According to Mirwais Rabeh, the head of Balkh’s Department of Public Health, most of the dead and wounded were victims of gunshot wounds. The injured included high school students, members of the Ulema and boys from local madrassas, he added.

Staffan De Mistura, the U.N. special representative to Afghanistan, who visited Mazar a few days after the attack, discredited an initial report that two of the U.N. staffers killed had been beheaded.

One of the victims was killed by a knife, but not beheaded, Mistura told the media.

An unwelcome by-product of the violence has been a curtailing of some civil liberties in Balkh.

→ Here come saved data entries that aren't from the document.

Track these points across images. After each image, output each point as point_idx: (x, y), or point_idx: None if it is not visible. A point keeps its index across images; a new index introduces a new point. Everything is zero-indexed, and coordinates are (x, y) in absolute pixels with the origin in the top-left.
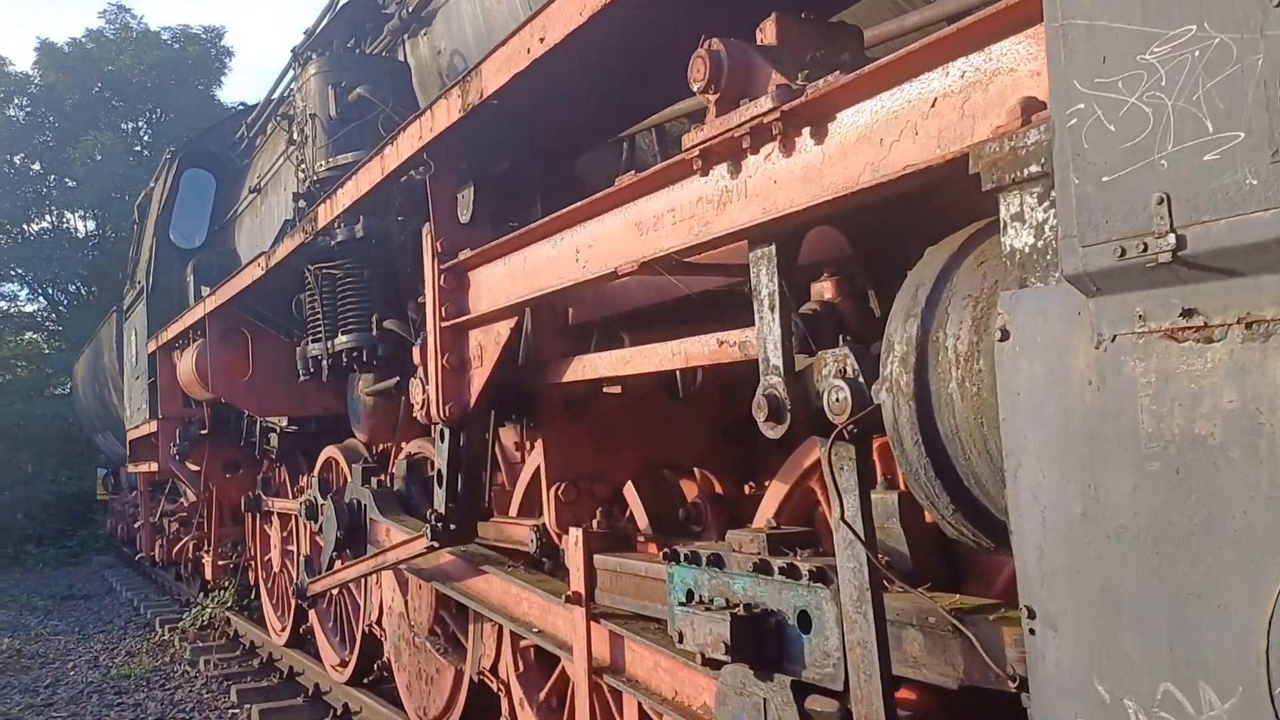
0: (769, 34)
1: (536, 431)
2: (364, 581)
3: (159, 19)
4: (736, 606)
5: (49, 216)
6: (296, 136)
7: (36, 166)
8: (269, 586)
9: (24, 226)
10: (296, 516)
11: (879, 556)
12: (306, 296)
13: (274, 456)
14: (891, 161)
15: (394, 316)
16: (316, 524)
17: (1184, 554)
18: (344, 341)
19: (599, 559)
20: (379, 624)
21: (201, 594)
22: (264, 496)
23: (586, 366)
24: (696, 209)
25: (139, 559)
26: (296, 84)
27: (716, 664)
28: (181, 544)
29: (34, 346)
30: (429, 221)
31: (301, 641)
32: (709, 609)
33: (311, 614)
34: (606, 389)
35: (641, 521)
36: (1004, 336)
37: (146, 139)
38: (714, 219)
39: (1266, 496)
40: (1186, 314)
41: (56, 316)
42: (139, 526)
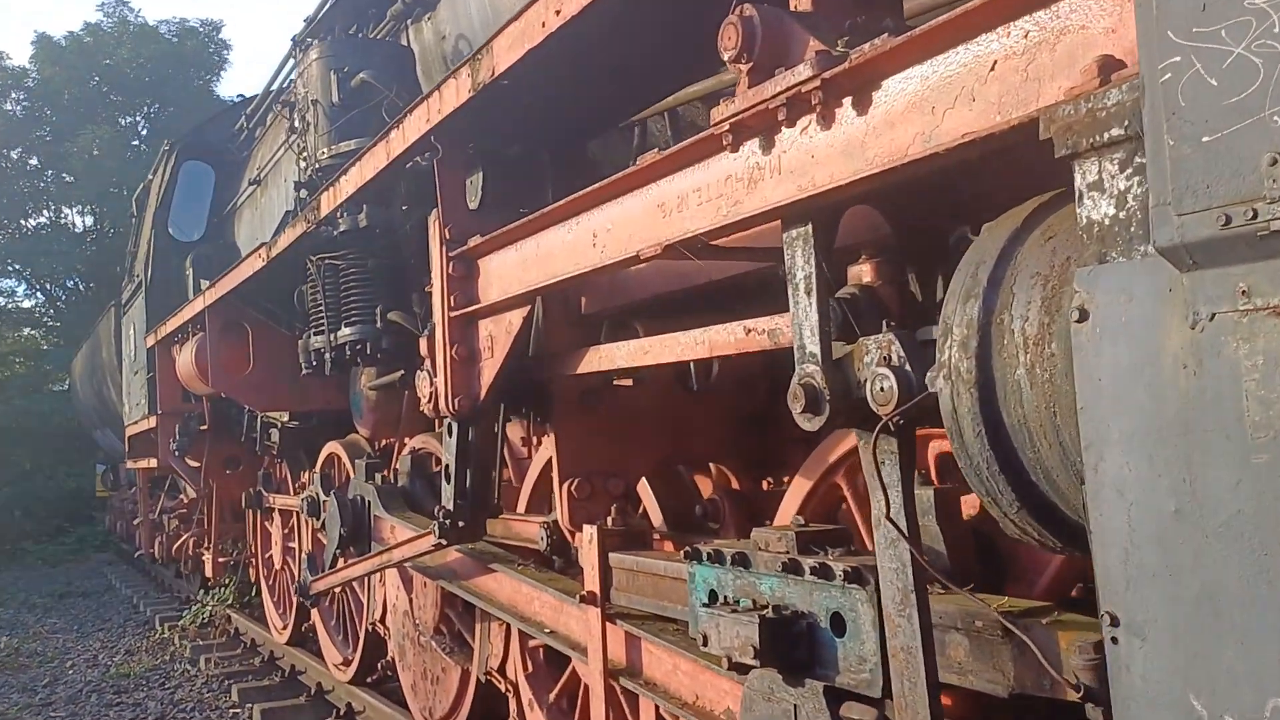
0: (804, 0)
1: (548, 426)
2: (367, 579)
3: (157, 13)
4: (765, 608)
5: (46, 212)
6: (298, 124)
7: (34, 161)
8: (270, 584)
9: (21, 222)
10: (298, 513)
11: (924, 556)
12: (308, 288)
13: (275, 452)
14: (946, 130)
15: (398, 308)
16: (319, 521)
17: None
18: (347, 334)
19: (614, 557)
20: (383, 622)
21: (201, 591)
22: (265, 493)
23: (603, 357)
24: (725, 188)
25: (138, 556)
26: (298, 70)
27: (743, 668)
28: (181, 541)
29: (32, 343)
30: (437, 207)
31: (303, 639)
32: (736, 611)
33: (313, 612)
34: (617, 381)
35: (656, 518)
36: (1082, 317)
37: (144, 133)
38: (744, 198)
39: None
40: None
41: (54, 312)
42: (138, 523)
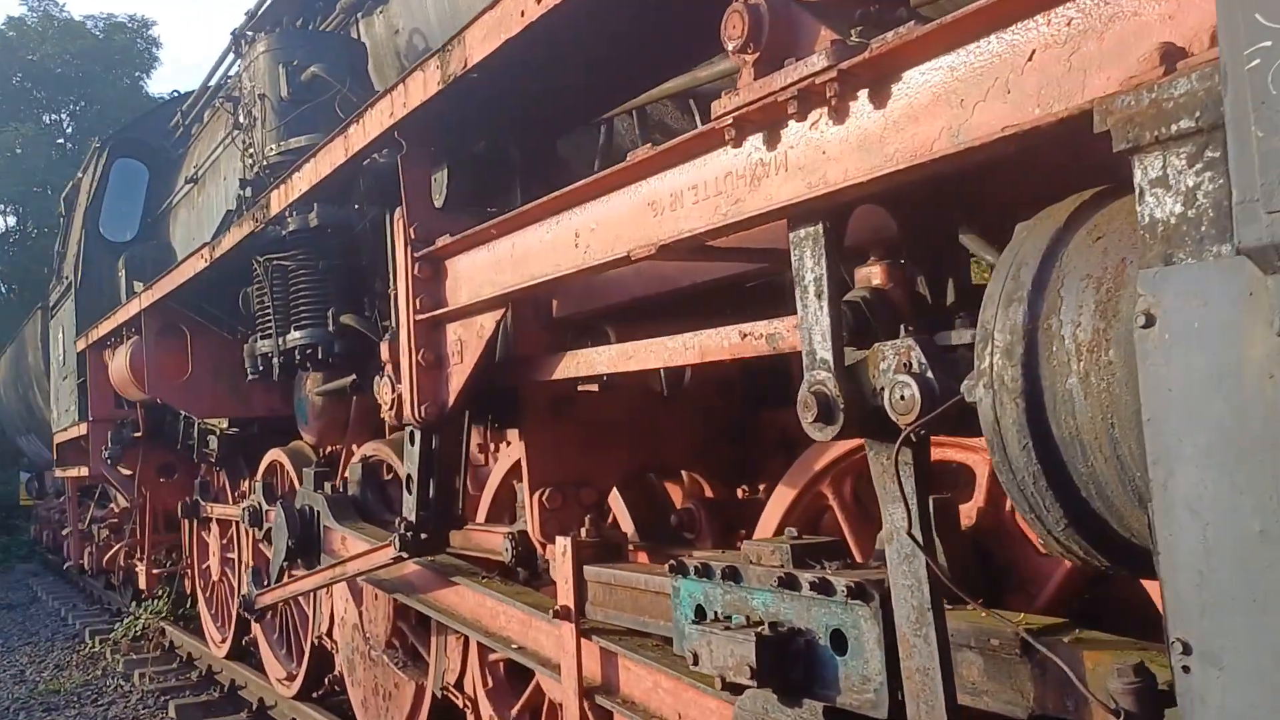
0: None
1: (512, 434)
2: (314, 592)
3: (84, 8)
4: (758, 625)
5: None
6: (243, 119)
7: None
8: (207, 596)
9: None
10: (238, 523)
11: (945, 572)
12: (255, 290)
13: (213, 460)
14: (977, 124)
15: (351, 311)
16: (261, 531)
17: None
18: (297, 338)
19: (590, 570)
20: (330, 636)
21: (134, 603)
22: (202, 502)
23: (581, 362)
24: (724, 185)
25: (67, 567)
26: (243, 64)
27: (738, 688)
28: (113, 552)
29: None
30: (401, 206)
31: (243, 653)
32: (730, 628)
33: (255, 625)
34: (582, 388)
35: (626, 528)
36: (1148, 322)
37: (70, 131)
38: (746, 196)
39: None
40: None
41: None
42: (67, 533)
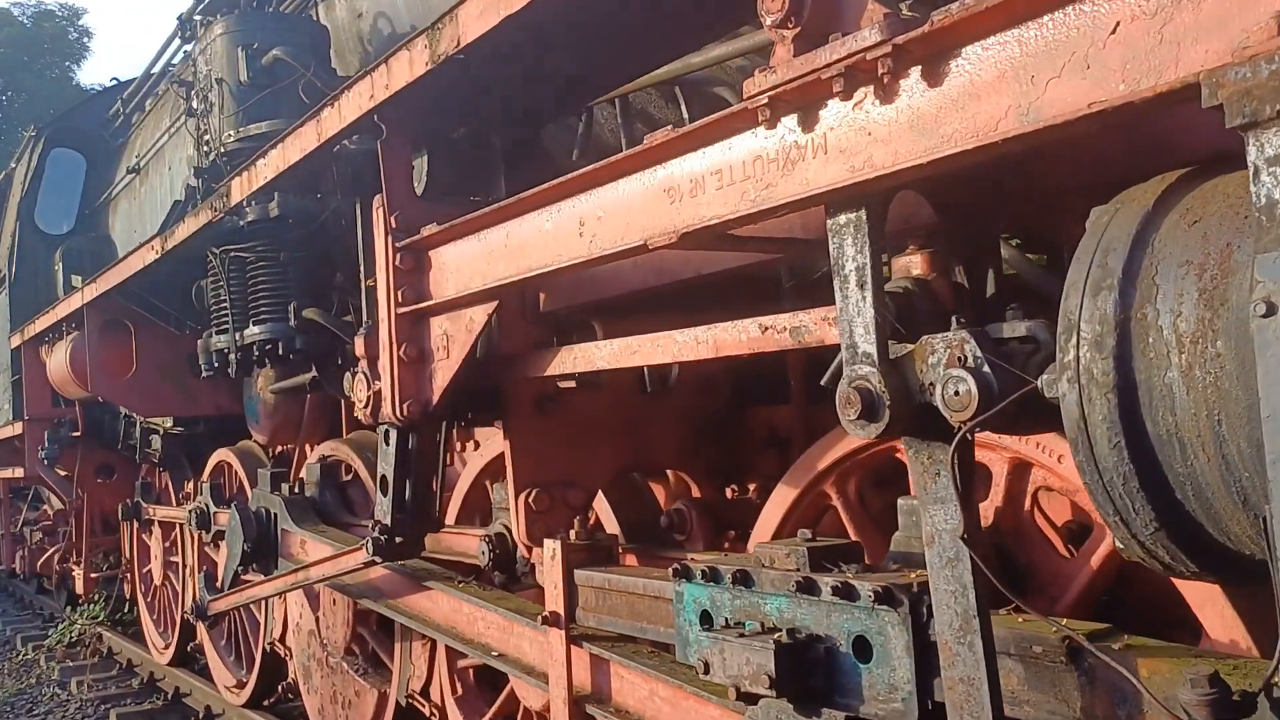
0: None
1: (504, 432)
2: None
3: None
4: (772, 631)
5: None
6: (197, 105)
7: None
8: (149, 601)
9: None
10: (183, 525)
11: (995, 575)
12: (209, 283)
13: (156, 460)
14: (1051, 102)
15: (315, 305)
16: (208, 534)
17: None
18: (256, 333)
19: (581, 574)
20: (283, 642)
21: (69, 609)
22: (144, 504)
23: (579, 358)
24: (753, 170)
25: None
26: (198, 46)
27: (753, 698)
28: (47, 555)
29: None
30: (380, 194)
31: (187, 659)
32: (744, 635)
33: (200, 629)
34: (563, 384)
35: (611, 530)
36: (1269, 311)
37: None
38: (778, 181)
39: None
40: None
41: None
42: None
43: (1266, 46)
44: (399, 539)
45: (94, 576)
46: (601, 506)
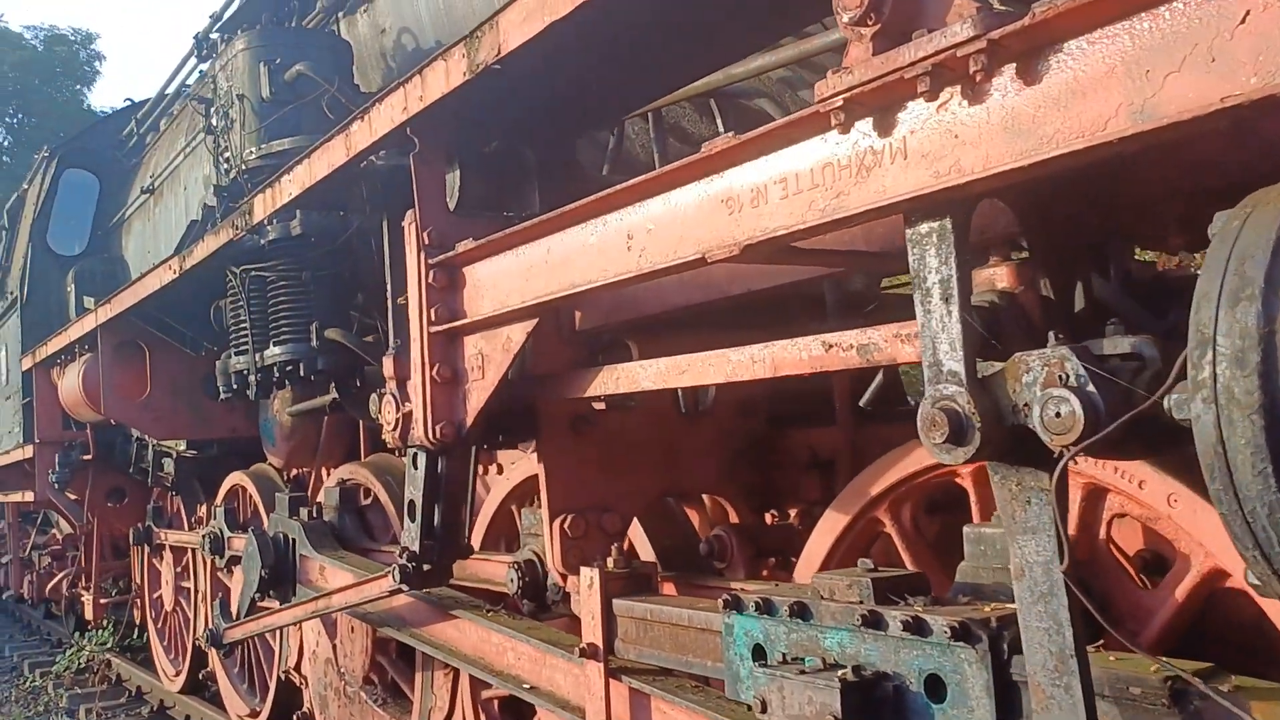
0: None
1: (538, 456)
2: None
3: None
4: (833, 667)
5: None
6: (217, 122)
7: None
8: (159, 627)
9: None
10: (195, 550)
11: (1095, 611)
12: (229, 303)
13: (169, 484)
14: (1169, 99)
15: (336, 325)
16: (222, 559)
17: None
18: (276, 354)
19: (620, 604)
20: (298, 670)
21: (77, 634)
22: (155, 528)
23: (622, 378)
24: (822, 178)
25: (5, 597)
26: (217, 63)
27: None
28: (56, 580)
29: None
30: (413, 209)
31: (198, 687)
32: (805, 671)
33: (213, 657)
34: (597, 406)
35: (645, 557)
36: None
37: (7, 144)
38: (851, 189)
39: None
40: None
41: None
42: (6, 561)
43: None
44: (427, 566)
45: (103, 602)
46: (635, 533)
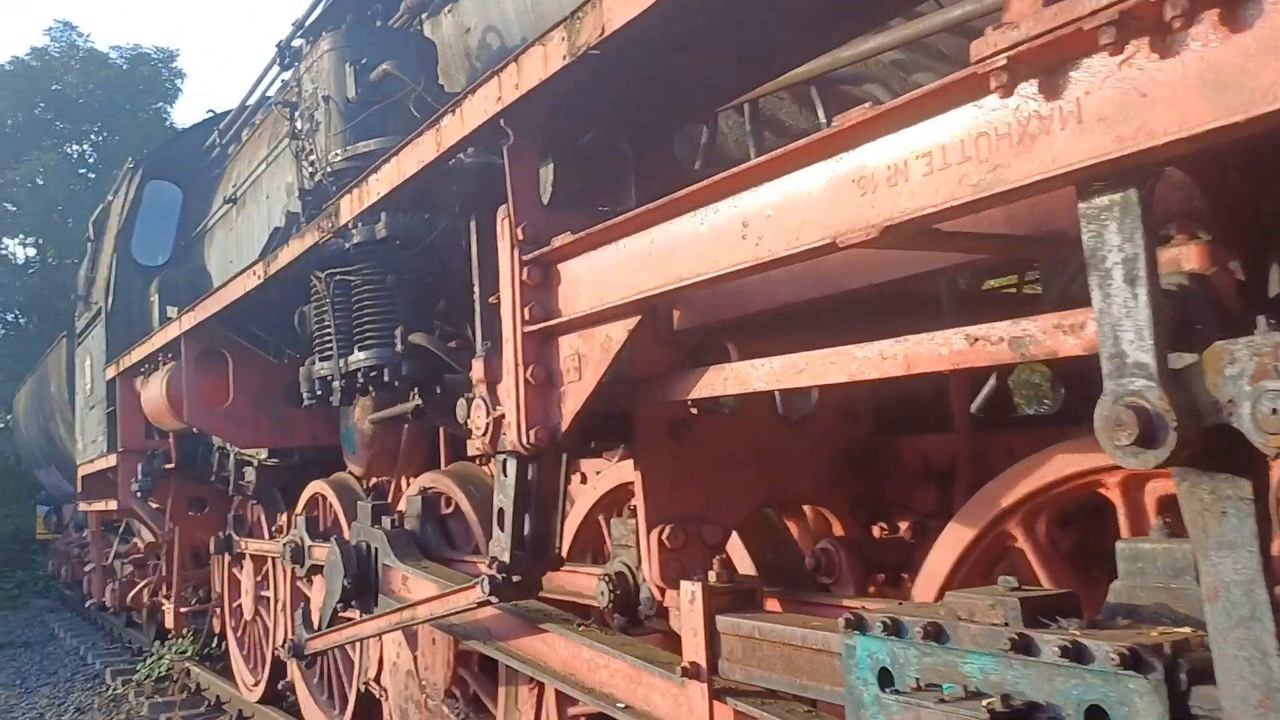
0: None
1: (635, 462)
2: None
3: (108, 39)
4: (982, 697)
5: None
6: (302, 126)
7: None
8: (239, 636)
9: None
10: (275, 559)
11: None
12: (313, 308)
13: (249, 493)
14: None
15: (421, 329)
16: (302, 569)
17: None
18: (361, 359)
19: (724, 621)
20: (378, 681)
21: (157, 642)
22: (236, 537)
23: (732, 378)
24: (975, 149)
25: (90, 604)
26: (302, 65)
27: None
28: (137, 589)
29: None
30: (506, 204)
31: (276, 697)
32: (945, 700)
33: (292, 668)
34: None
35: (744, 571)
36: None
37: (92, 161)
38: (1011, 161)
39: None
40: None
41: None
42: (89, 569)
43: None
44: (516, 578)
45: (184, 611)
46: (733, 545)
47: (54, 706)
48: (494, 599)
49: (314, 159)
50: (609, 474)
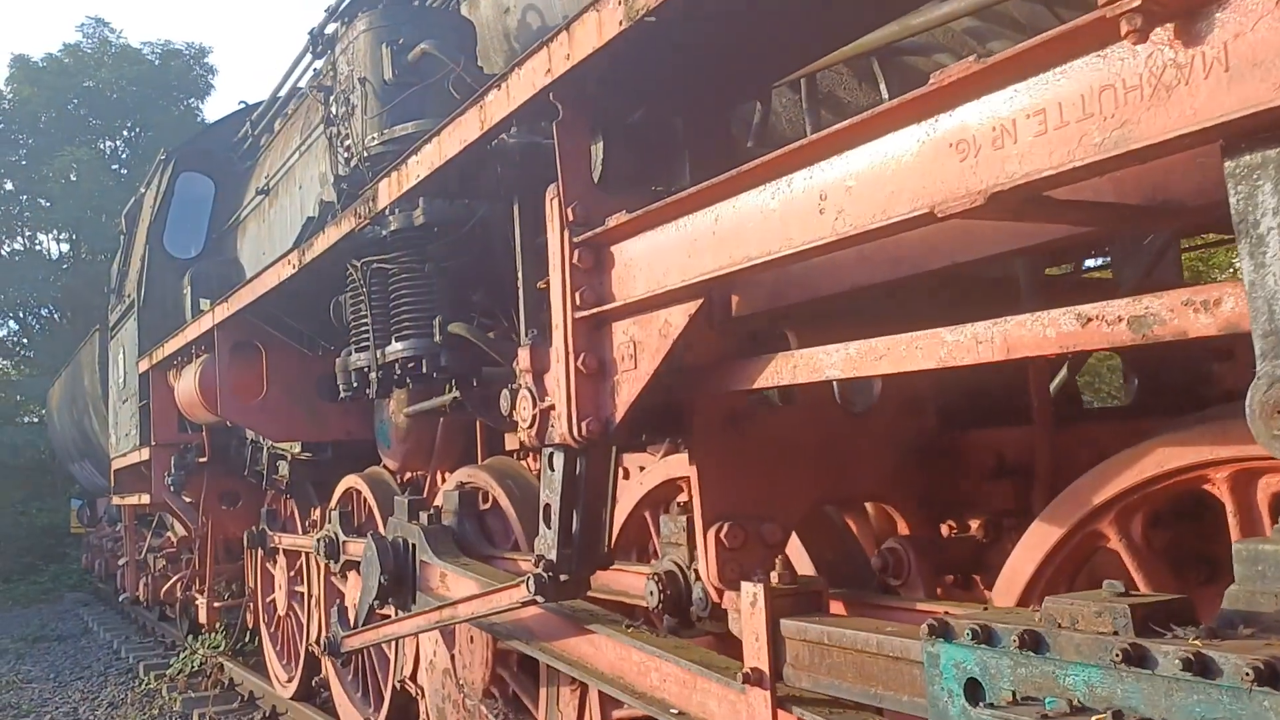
0: None
1: (690, 456)
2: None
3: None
4: (1089, 712)
5: (20, 238)
6: (337, 110)
7: (8, 186)
8: (272, 631)
9: None
10: (309, 554)
11: None
12: (349, 297)
13: (283, 487)
14: None
15: (459, 319)
16: (336, 564)
17: None
18: (399, 349)
19: (789, 625)
20: (414, 679)
21: (190, 637)
22: (269, 531)
23: (800, 366)
24: (1099, 104)
25: (123, 599)
26: (338, 48)
27: None
28: (170, 583)
29: (2, 374)
30: (555, 184)
31: (310, 693)
32: (1047, 716)
33: (327, 664)
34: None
35: (803, 571)
36: None
37: (125, 156)
38: (1142, 116)
39: None
40: None
41: (27, 342)
42: (123, 563)
43: None
44: (564, 577)
45: (217, 606)
46: (790, 543)
47: (88, 701)
48: (540, 598)
49: (350, 144)
50: (655, 469)
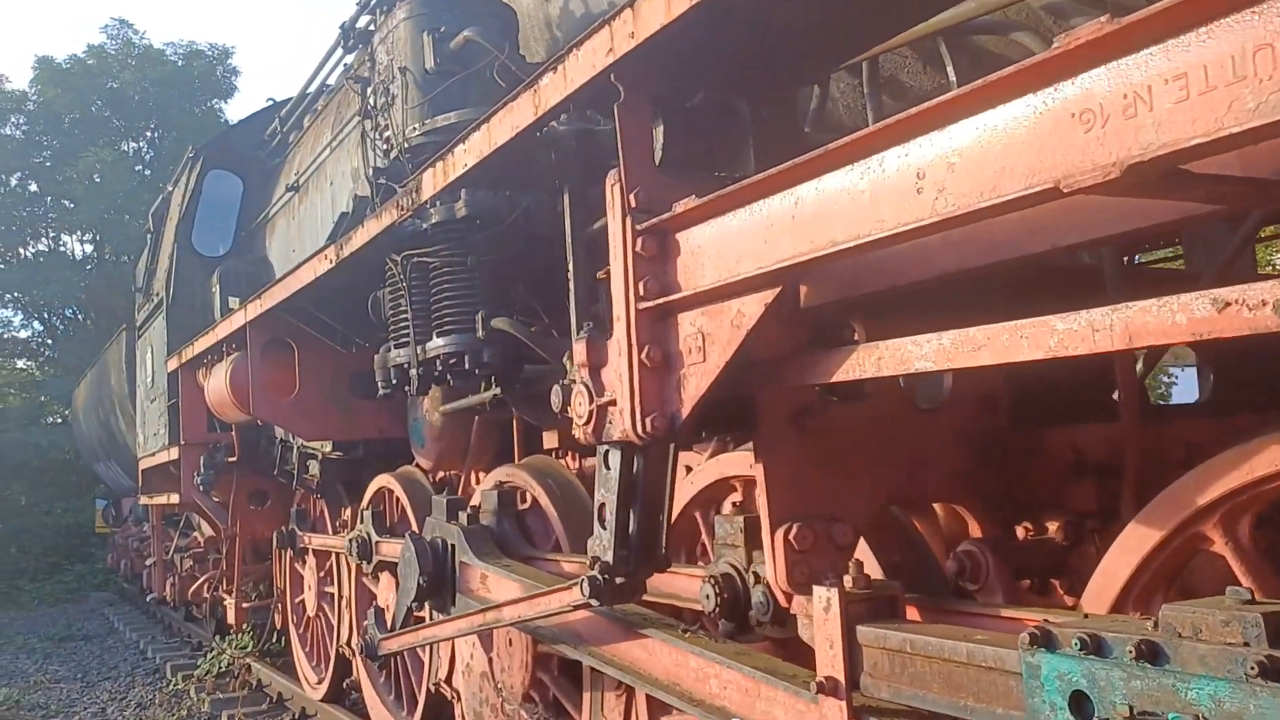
0: None
1: (756, 453)
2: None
3: (163, 36)
4: None
5: (45, 239)
6: (375, 100)
7: (33, 187)
8: (301, 632)
9: (19, 249)
10: (339, 555)
11: None
12: (388, 292)
13: (313, 486)
14: None
15: (502, 313)
16: (369, 564)
17: None
18: (440, 345)
19: (867, 632)
20: (449, 683)
21: (217, 637)
22: (299, 531)
23: (886, 359)
24: (1253, 65)
25: (150, 599)
26: (376, 37)
27: None
28: (198, 584)
29: (26, 374)
30: (616, 169)
31: (340, 695)
32: None
33: (358, 666)
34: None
35: (871, 574)
36: None
37: (149, 158)
38: None
39: None
40: None
41: (52, 342)
42: (150, 564)
43: None
44: (620, 580)
45: (245, 606)
46: (860, 545)
47: (115, 701)
48: (595, 602)
49: (389, 135)
50: (707, 468)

The governor has imposed limitations on demonstrations, asking citizens not to gather en masse at places like the Rauza. He has also issued directives for security personnel to confiscate all video and audio cassettes that contain material deemed “against the interests of the Afghan people and government.”

But residents of Balkh have reacted sharply to the restrictions.

“It’s clearly stated in the constitution that conducting demonstrations, protests and gathering are one of the rights of the people, and nobody can take their rights from them,” said political analyst Jawed Bakhtari. “And it is also mentioned in the constitution that responsibility for security rests with the police and the government. But now since the governor and the police have failed, they somehow want to cover this up.”

Latif Sahak, a freelance journalist, reported from Mazar-e-Sharif. Jean MacKenzie reported from Kabul.